Komposisi Kimia Ubi dan Ikutannya
Suatu faktor pembatas dalam penggunaan ubi kayu adalah racun asam sianida (HCN) yang terdapat dalam bentuk glikosida sianogenik. Dua macam glikosida sianogenik dalam ubi kayu yaitu lanamarine (±95% dari bentuk glikosida sianogenik) dan bentuk lotaustarin. Pada proses detoksifikasi asam sianida dalam tubuh ternak diperlukan sulfur yang dapat dari asam amino tersebut akan meningkat. Sulfur untuk detoksifikasi ini dapat juga berasal dari sulfur inorganik.

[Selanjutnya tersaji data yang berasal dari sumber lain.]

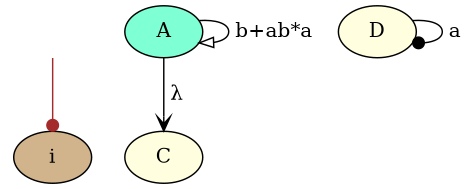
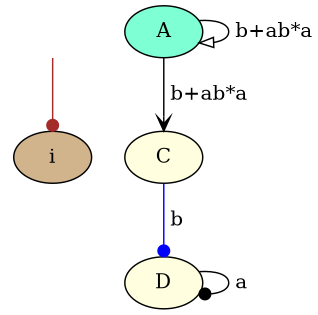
  digraph {
    node [style=filled fillcolor=lightyellow]
    edge [arrowhead=dot color=black]
    _nil0 [style=invis fillcolor=""]
    i [fillcolor=tan]
    A [fillcolor=aquamarine]
    C
    D
    _nil0 -> i [color=brown]
    A -> A [arrowhead=onormal label=" b+ab*a"]
-   A -> C [arrowhead=vee label=" λ"]
+   A -> C [arrowhead=vee label=" b+ab*a"]
+   C -> D [color=blue label=" b"]
    D -> D [label=" a"]
  }
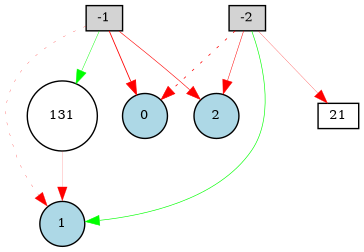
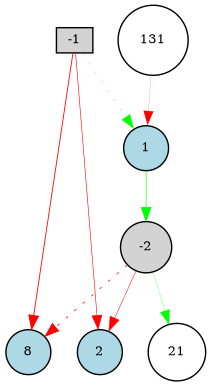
  digraph {
    node [fillcolor=lightblue fontsize=9 shape=circle style=filled]
    edge [color=red style=solid]
    -1 [fillcolor=lightgray height=0.2 shape=box width=0.2]
-   0 [height=0.2 width=0.2]
+   0 [height=0.2 width=0.2 label=8]
    1 [height=0.2 width=0.2]
    2 [height=0.2 width=0.2]
    n5 [fillcolor=white height=0.2 label=131 width=0.2]
-   -2 [fillcolor=lightgray height=0.2 shape=box width=0.2]
-   21 [fillcolor=white height=0.2 shape=box width=0.2]
+   -2 [fillcolor=lightgray height=0.2 width=0.2]
+   21 [fillcolor=white height=0.2 width=0.2]
    -1 -> 0 [penwidth=0.6091142989880728]
-   -1 -> 1 [penwidth=0.17899614791431595 style=dotted]
+   -1 -> 1 [color=green penwidth=0.17899614791431595 style=dotted]
    -1 -> 2 [penwidth=0.4190319511725069]
-   -1 -> n5 [color=green penwidth=0.3175810884274298]
    n5 -> 1 [penwidth=0.11077306086068078]
    -2 -> 0 [penwidth=0.5137530041247855 style=dotted]
-   -2 -> 1 [color=green penwidth=0.4501214601046244]
+   1 -> -2 [color=green penwidth=0.4501214601046244]
    -2 -> 2 [penwidth=0.3542736800540137]
-   -2 -> 21 [penwidth=0.17910455954729904]
+   -2 -> 21 [color=green penwidth=0.17910455954729904]
  }
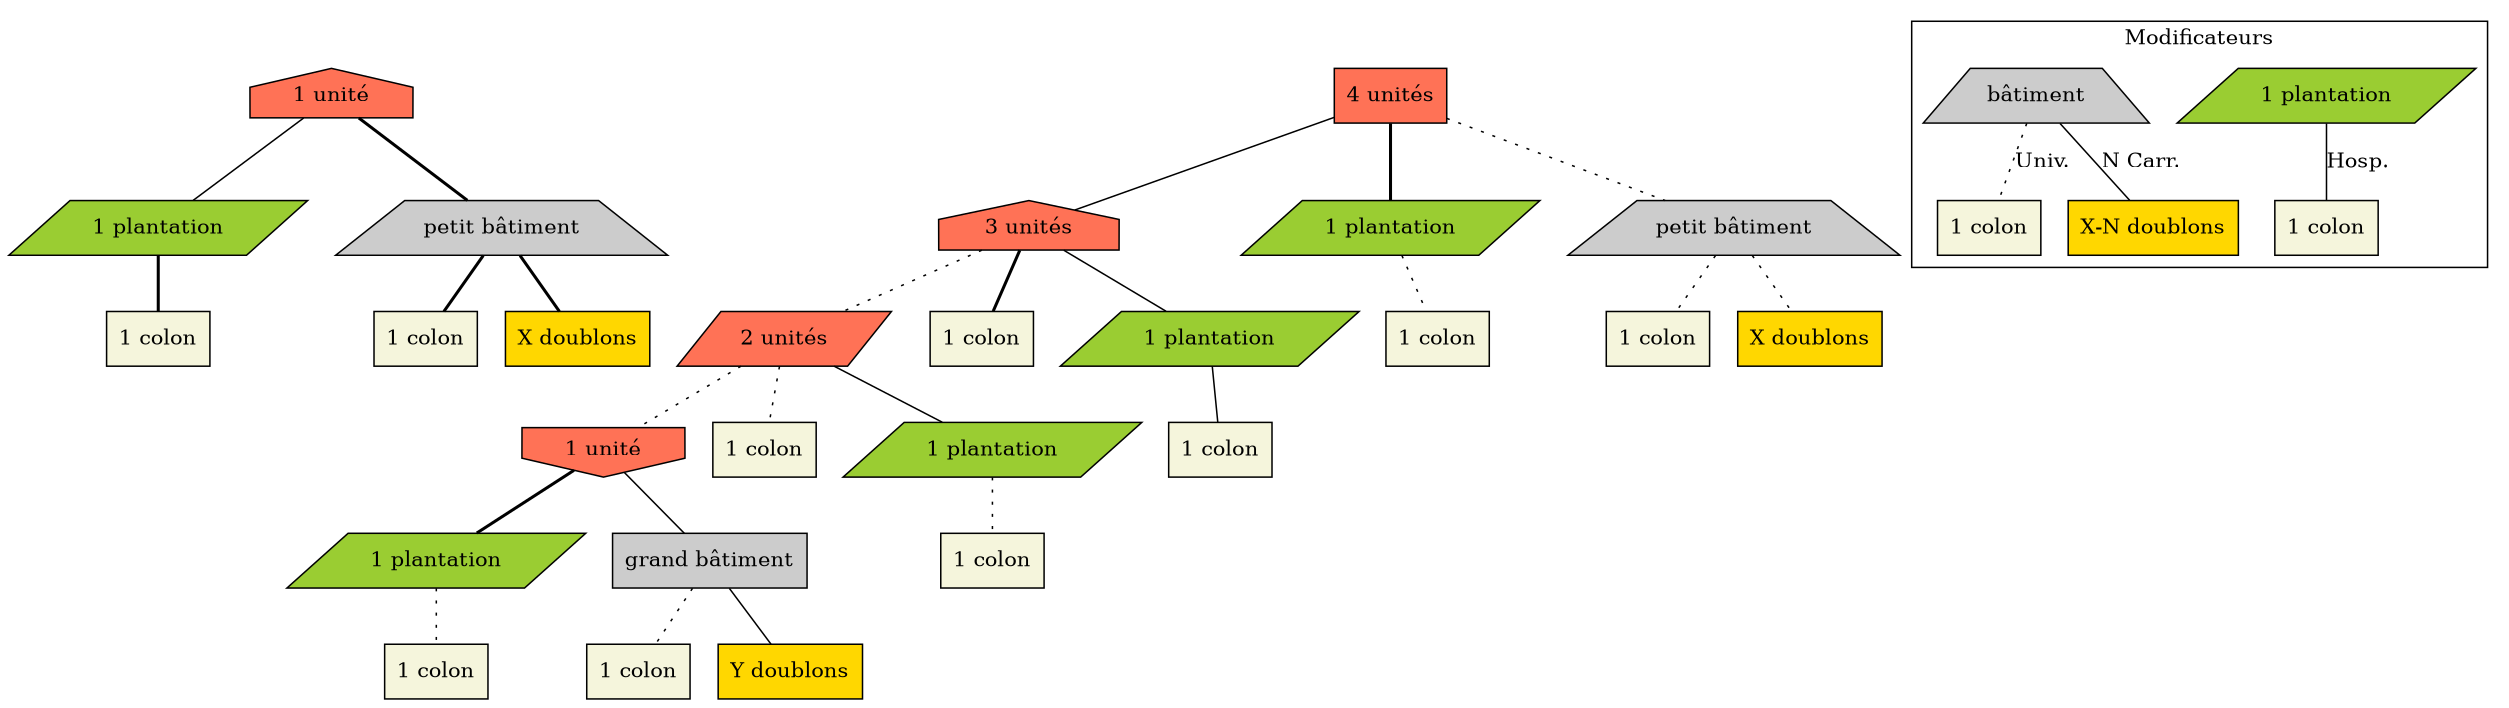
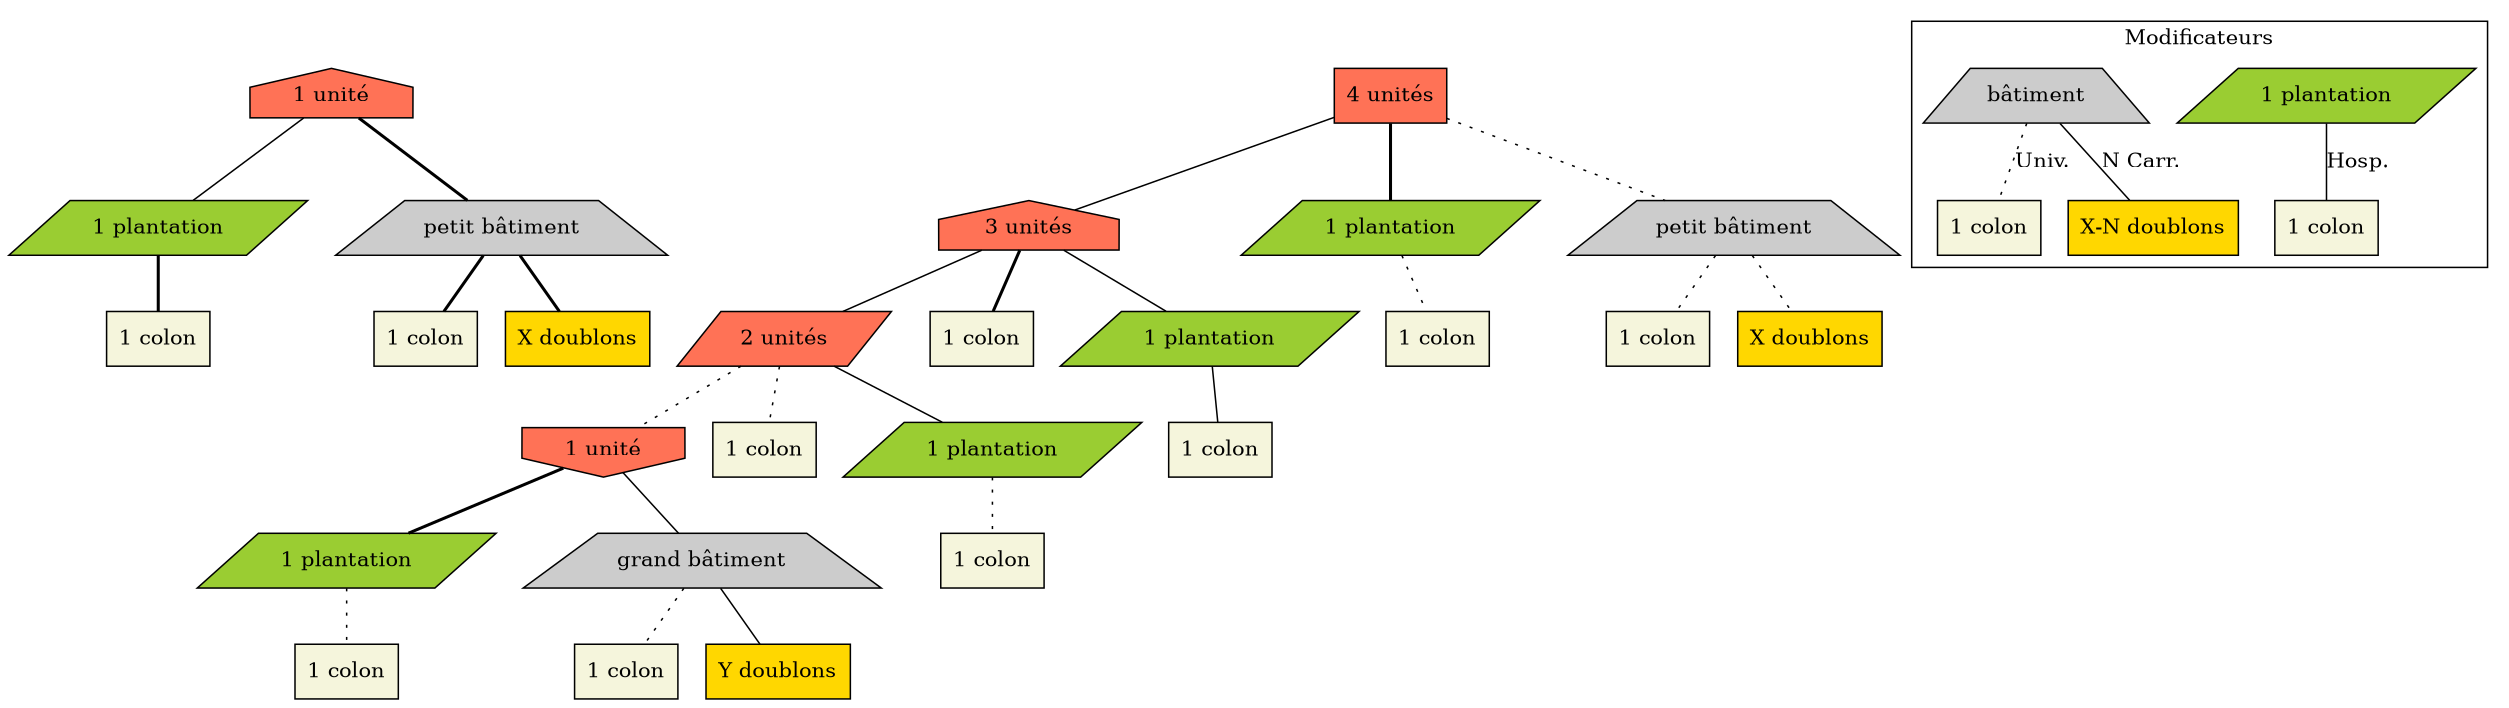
  graph {
    node [fillcolor=beige shape=box style=filled]
    edge [style=dotted]
    n1 [fillcolor=coral1 label="1 unité" shape=house]
    n2 [fillcolor=coral1 label="1 unité" shape=invhouse]
    n3 [fillcolor=coral1 label="2 unités" shape=parallelogram]
    n4 [fillcolor=coral1 label="3 unités" shape=house]
    n5 [fillcolor=coral1 label="4 unités"]
    n6 [label="1 colon"]
    n7 [label="1 colon"]
    n8 [label="1 colon"]
    n9 [label="1 colon"]
    n10 [label="1 colon"]
    n11 [label="1 colon"]
    n12 [label="1 colon"]
    n13 [label="1 colon"]
    n14 [label="1 colon"]
    n15 [label="1 colon"]
    n16 [label="1 colon"]
    n17 [label="1 colon"]
    n18 [fillcolor=yellowgreen label="1 plantation" shape=parallelogram]
    n19 [fillcolor=yellowgreen label="1 plantation" shape=parallelogram]
    n20 [fillcolor=yellowgreen label="1 plantation" shape=parallelogram]
    n21 [fillcolor=yellowgreen label="1 plantation" shape=parallelogram]
    n22 [fillcolor=yellowgreen label="1 plantation" shape=parallelogram]
    n23 [fillcolor=yellowgreen label="1 plantation" shape=parallelogram]
    n24 [fillcolor=grey80 label="petit bâtiment" shape=trapezium]
-   n25 [fillcolor=grey80 label="grand bâtiment"]
+   n25 [fillcolor=grey80 label="grand bâtiment" shape=trapezium]
    n26 [fillcolor=grey80 label="petit bâtiment" shape=trapezium]
    n27 [fillcolor=grey80 label="bâtiment" shape=trapezium]
    n28 [fillcolor=gold label="X doublons"]
    n29 [fillcolor=gold label="Y doublons"]
    n30 [fillcolor=gold label="X doublons"]
    n31 [fillcolor=gold label="X-N doublons"]
    subgraph sub_1 {
      n1
      n2
      n3
      n4
      n5
    }
    subgraph sub_2 {
      n6
      n7
      n8
      n9
      n10
      n11
      n12
      n13
      n14
      n15
      n16
      n17
    }
    subgraph sub_3 {
      n18
      n19
      n20
      n21
      n22
      n23
    }
    subgraph sub_4 {
      n24
      n25
      n26
      n27
    }
    subgraph sub_5 {
      n28
      n29
      n30
      n31
    }
    subgraph cluster_6 {
      label=Modificateurs
      n16
      n17
      n23
      n27
      n31
    }
    n1 -- n18 [style=solid]
    n1 -- n24 [style=bold]
    n2 -- n19 [style=bold]
    n2 -- n25 [style=solid]
    n3 -- n2
    n3 -- n11
    n3 -- n20 [style=solid]
-   n4 -- n3
+   n4 -- n3 [style=solid]
    n4 -- n13 [style=bold]
    n4 -- n21 [style=solid]
    n5 -- n4 [style=solid]
    n5 -- n22 [style=bold]
    n5 -- n26
    n18 -- n6 [style=bold]
    n19 -- n8
    n20 -- n10
    n21 -- n12 [style=solid]
    n22 -- n14
    n23 -- n17 [label="Hosp." style=solid]
    n24 -- n7 [style=bold]
    n24 -- n28 [style=bold]
    n25 -- n9
    n25 -- n29 [style=solid]
    n26 -- n15
    n26 -- n30
    n27 -- n16 [label="Univ."]
    n27 -- n31 [label="N Carr." style=solid]
  }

Penggunaan ubi kayu dalam ransum berdasarkan beberapa peneliti untuk unggas 5-10%, babi 40-70% dan rumiansia 40-90%.
2. Onggok
Onggok merupakan limbah pabrik tapioka dan gula. Angka konversi ubi kayu menjadi onggok berkisar antara 60-65%. Sebagai sumber energi, onggok lebih rendah dibandingkan dengan jagung dan ubi kayu akan tetapi lebih tinggi dari pada dedak. Walaupun komposisi tepung ubi kayu lebih tinggi daripada gaplek akan tetapi kadar HCN tepung ubi kayu lebih tinggi daripada onggok. Penggunaan onggok dalam ransum unggas paling tinggi 5% dari ransum, untuk babi 25-30% dan untuk ruminansia 40% dari ransum.
Onggok, Limbah Tapioka
3. Daun Ubi Kayu
Produksi ubi kayu segar 10-40 ton/ha/tahun. Dari tanaman ubi kayu, 10-40% terdiri dari daun. Sebanyak 75% dari protein daun adalah murni dan mempunyai nilai gizi yang cukup tinggi. Asam amino daun ubi kayu ternyata hampir sama dengan bungkil kedelai walaupun jumlahnya berbeda. Daun ubi kayu defisien asam amino esensial yang mengandung sulfur yaitu methionin dan sistin.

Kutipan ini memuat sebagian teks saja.